But now she had done everything that could be done to-day in the chamber of
death--had done it all herself, with some aid from her sons in lifting, for she
would let no one be fetched to help her from the village, not being fond of
female neighbours generally; and her favourite Dolly, the old housekeeper at Mr.
Burge's, who had come to condole with her in the morning as soon as she heard of
Thias's death, was too dim-sighted to be of much use. She had locked the door,
and now held the key in her hand, as she threw herself wearily into a chair that
stood out of its place in the middle of the house floor, where in ordinary times
she would never have consented to sit. The kitchen had had none of her attention
that day; it was soiled with the tread of muddy shoes and untidy with clothes
and other objects out of place. But what at another time would have been
intolerable to Lisbeth's habits of order and cleanliness seemed to her now just
what should be: it was right that things should look strange and disordered and
wretched, now the old man had come to his end in that sad way; the kitchen ought
not to look as if nothing had happened. Adam, overcome with the agitations and
exertions of the day after his night of hard work, had fallen asleep on a bench
in the workshop; and Seth was in the back kitchen making a fire of sticks that
he might get the kettle to boil, and persuade his mother to have a cup of tea,
an indulgence which she rarely allowed herself.

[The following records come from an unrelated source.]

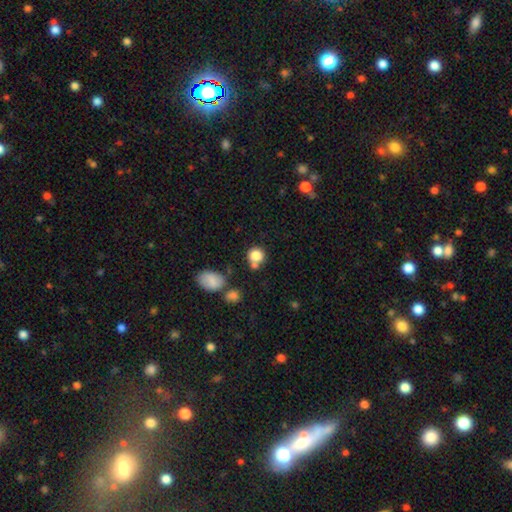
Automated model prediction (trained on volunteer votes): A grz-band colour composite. It shows a smooth galaxy with no disk features (82%) that is round (86%). Merging: none (60%).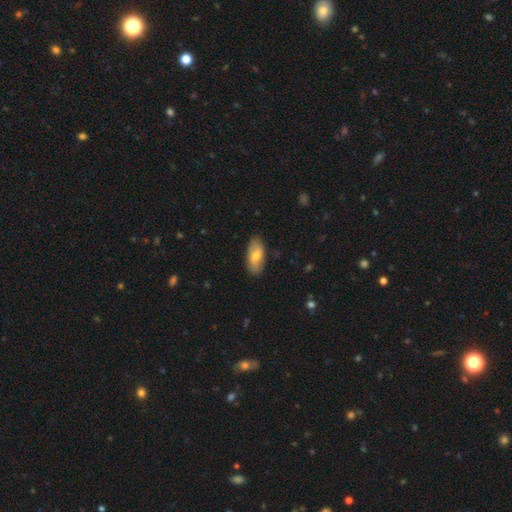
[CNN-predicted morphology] Smooth or featured? Predicted: smooth (p=0.73). How rounded? Predicted: in between (p=0.88). Merging? Predicted: none (p=0.85).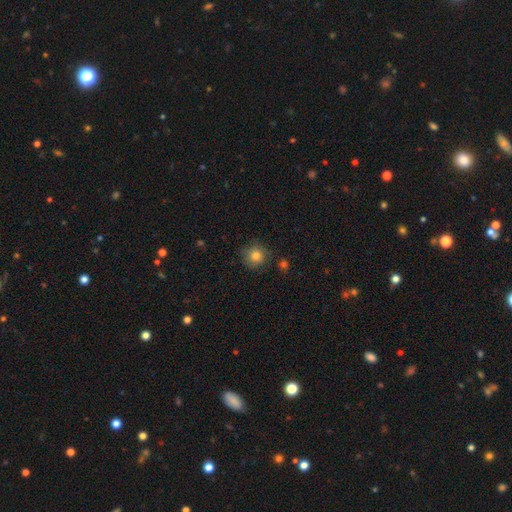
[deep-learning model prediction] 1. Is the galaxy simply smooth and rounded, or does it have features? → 82% smooth, 10% star or artifact, 8% featured or disk.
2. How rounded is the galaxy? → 92% round, 7% in between, 1% cigar-shaped.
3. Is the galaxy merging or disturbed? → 81% none, 13% minor disturbance, 3% major disturbance, 3% merger.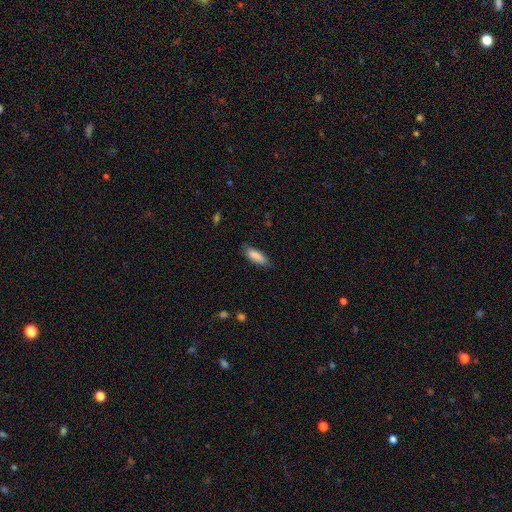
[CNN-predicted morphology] The model was most divided on "how rounded": in between: 63%, cigar-shaped: 36%, round: 2%. More confident: smooth or featured — smooth (87%); merging — none (79%).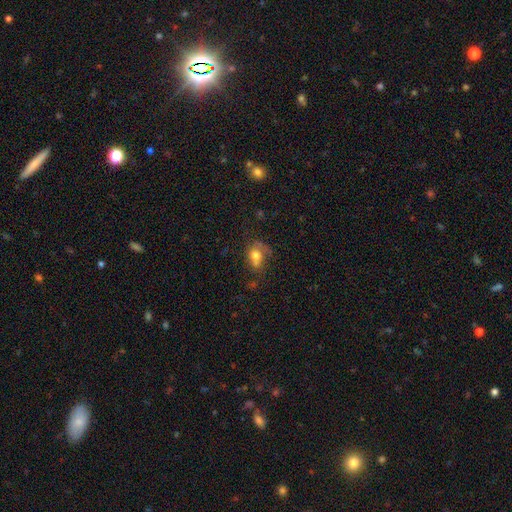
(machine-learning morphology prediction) Smooth or featured? Predicted: smooth (p=0.68). How rounded? Predicted: in between (p=0.52). Merging? Predicted: none (p=0.33).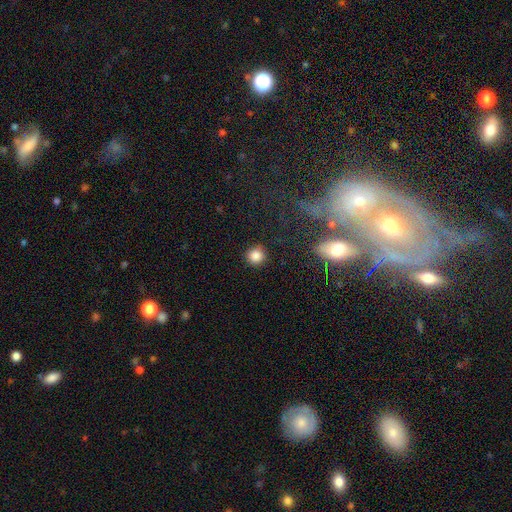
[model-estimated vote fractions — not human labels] Smooth or featured? Predicted: smooth (p=0.85). How rounded? Predicted: round (p=0.93). Merging? Predicted: none (p=0.90).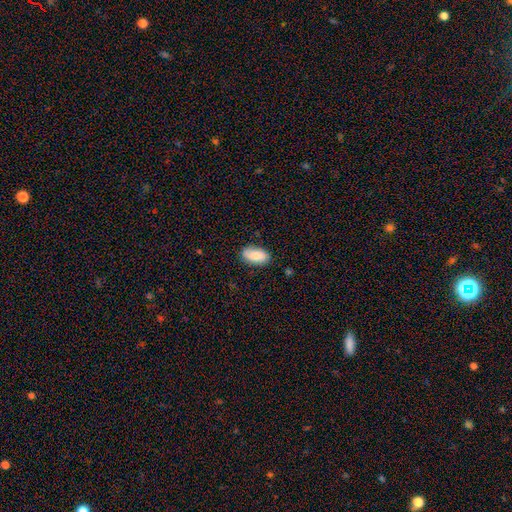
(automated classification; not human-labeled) smooth 78%, featured or disk 15%, star or artifact 7%. Down the decision tree: how rounded — in between (93%); merging — none (82%).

There was no one in the kitchen when Lisbeth entered and threw herself into
the chair. She looked round with blank eyes at the dirt and confusion on which
the bright afternoon's sun shone dismally; it was all of a piece with the sad
confusion of her mind--that confusion which belongs to the first hours of a
sudden sorrow, when the poor human soul is like one who has been deposited
sleeping among the ruins of a vast city, and wakes up in dreary amazement, not
knowing whether it is the growing or the dying day--not knowing why and whence
came this illimitable scene of desolation, or why he too finds himself desolate
in the midst of it.
At another time Lisbeth's first thought would have been, "Where is Adam?" but
the sudden death of her husband had restored him in these hours to that first
place in her affections which he had held six-and-twenty years ago. She had
forgotten his faults as we forget the sorrows of our departed childhood, and
thought of nothing but the young husband's kindness and the old man's patience.
Her eyes continued to wander blankly until Seth came in and began to remove some
of the scattered things, and clear the small round deal table that he might set
out his mother's tea upon it.
"What art goin' to do?" she said, rather peevishly.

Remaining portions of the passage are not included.